Back Forty’s name comes from an old agricultural term referring to the 40 acres of land furthest from the barn and most challenging to maintain because of its remote location. But, because the soil is rarely used, it’s often highly fertile and capable of producing a massive yield. When it comes down to it, the name Back Forty represents the story of the brewery. Jason saw Alabama as an overlooked area for brewing beer. He jumped on the opportunity to provide a locally made (and delicious) alternative to store-bought brews.

 Back Forty Beer Company

There’s always time for a beer and a bite in Gadsden See what Tripp Collins has to say about one of Alabama’s first craft breweries

It was made for the dreamers, the artists, and the makers. To this day, Back Forty is the backbone of Gadsden’s community.

“We took the time to educate our consumer and to essentially spread the gospel of craft beer,” Back Forty’s Chief Operating Officer, Tripp Collins, says. “Here we are 14 years later, benefiting from all that hard work.”
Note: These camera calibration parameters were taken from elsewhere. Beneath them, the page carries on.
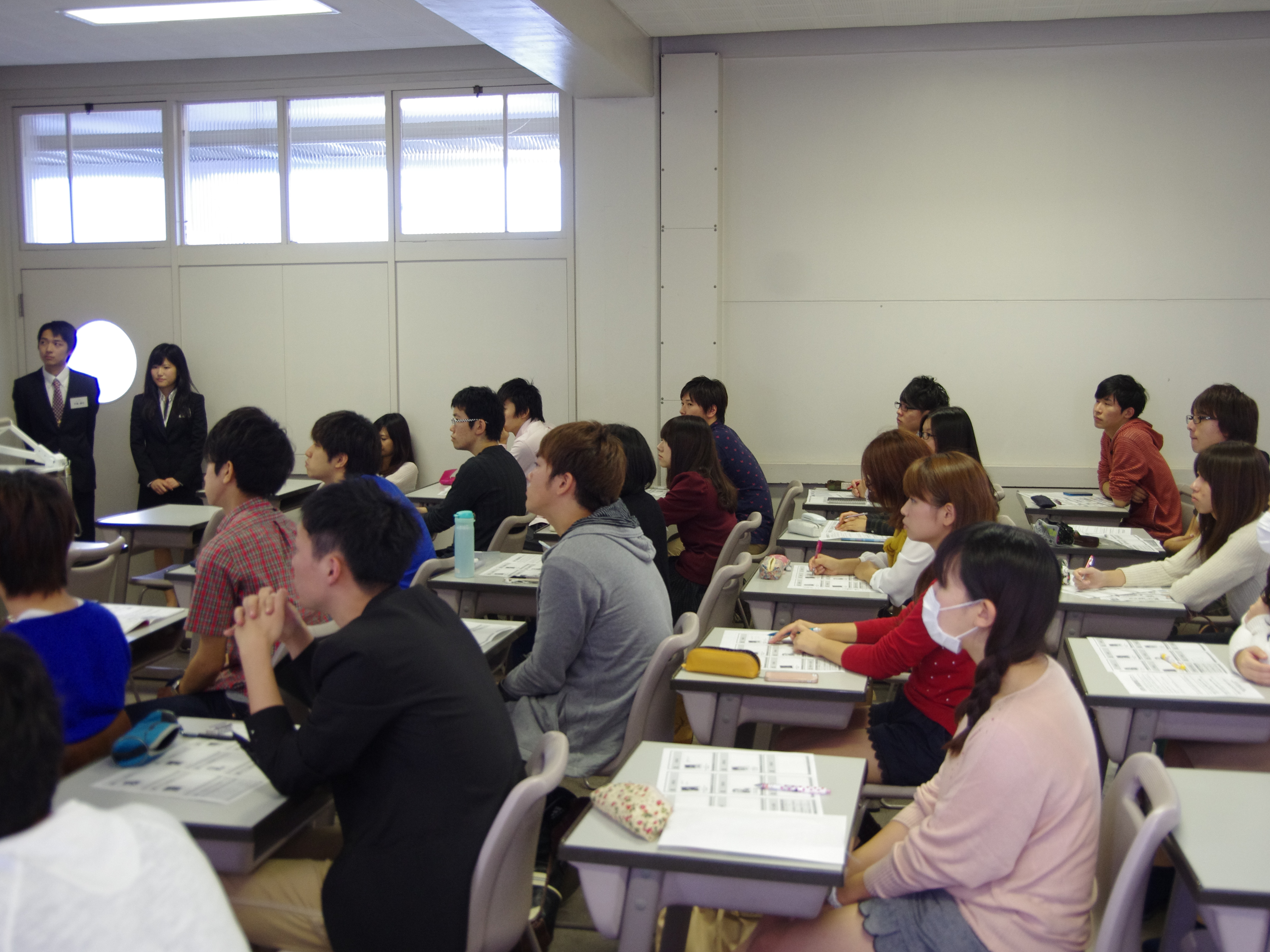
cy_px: 483
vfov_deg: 36.0
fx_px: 1468
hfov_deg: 46.8
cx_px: 650
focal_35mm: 40
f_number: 4
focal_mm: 24
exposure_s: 1/45
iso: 800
Since 2009, Back Forty has grown to brew a lot more beer, including the 2010 Great American Beer Festival silver medal winner: Truck Stop Honey Brown Ale. But, they’ve also expanded to be a full-fledged restaurant. For Tripp, that’s when Traeger came in.

“I personally have been using Traeger since about 2010. My father-in-law gave me one for Christmas one year,” Tripp says. “At the volume we do in our restaurant, Traeger Grills are very conducive to what we do… the options are limitless with how easy it is to operate.”

What started with the basics in their then-called “Test Kitchen” evolved quickly to include wings, chicken, and pulled pork. Then, with two Ironwood Grills in use, they added some brisket and pork belly to the menu. After that, it was a quick jump to include specials like shrimp and scallops. Now, they include rotating options based on seasonal foods—like pork belly BLT sandwiches during tomato season.

No matter what they’re cooking, their community flocks to that wood-fired food.

There’s starters like smoked chicken nachos that would steal the show if it weren’t for the mains. Diners can opt for the chicken sandwich with a gochujang glaze, or they can go with a southern classic like Back Forty’s pimento cheeseburger. And you can’t forget about the tacos with everything from wood-fired catfish to chicken and even vegan pork.

In a town like Gadsden, with a population of about 30k, Back Forty is a haven for great beer and delicious food.

“Back Forty Beer Company has always been a community-based business. Even when we first opened the doors to the tap room, we wanted it to be a public house,” Tripp says. “We’re very fortunate to have all walks of life in this tap room, from little kids that want to play out in the yard to retirees and older folks that want to come in and have a pint.”

From live music to trivia, bingo, brunch and summer markets, Back Forty hosts events that bring the Gadsden community together. The team also puts on charity events as a way to give back to their community.

In a video, founder Jason Wilson says it’s all about supporting individuals devoted to “changing the cultural landscape of the Deep South.”

“Over the past 14 years, we’ve had our trials and tribulations, no doubt, just like any small business,” Tripp says. “But, really and truly, we want to continue to expand this tap room and the experience here, whether that’s the food or the atmosphere or the general sense of community.”

If there’s one thing for sure, it’s that Back Forty will keep evolving and growing to make better beer, better food, and a better experience for their community.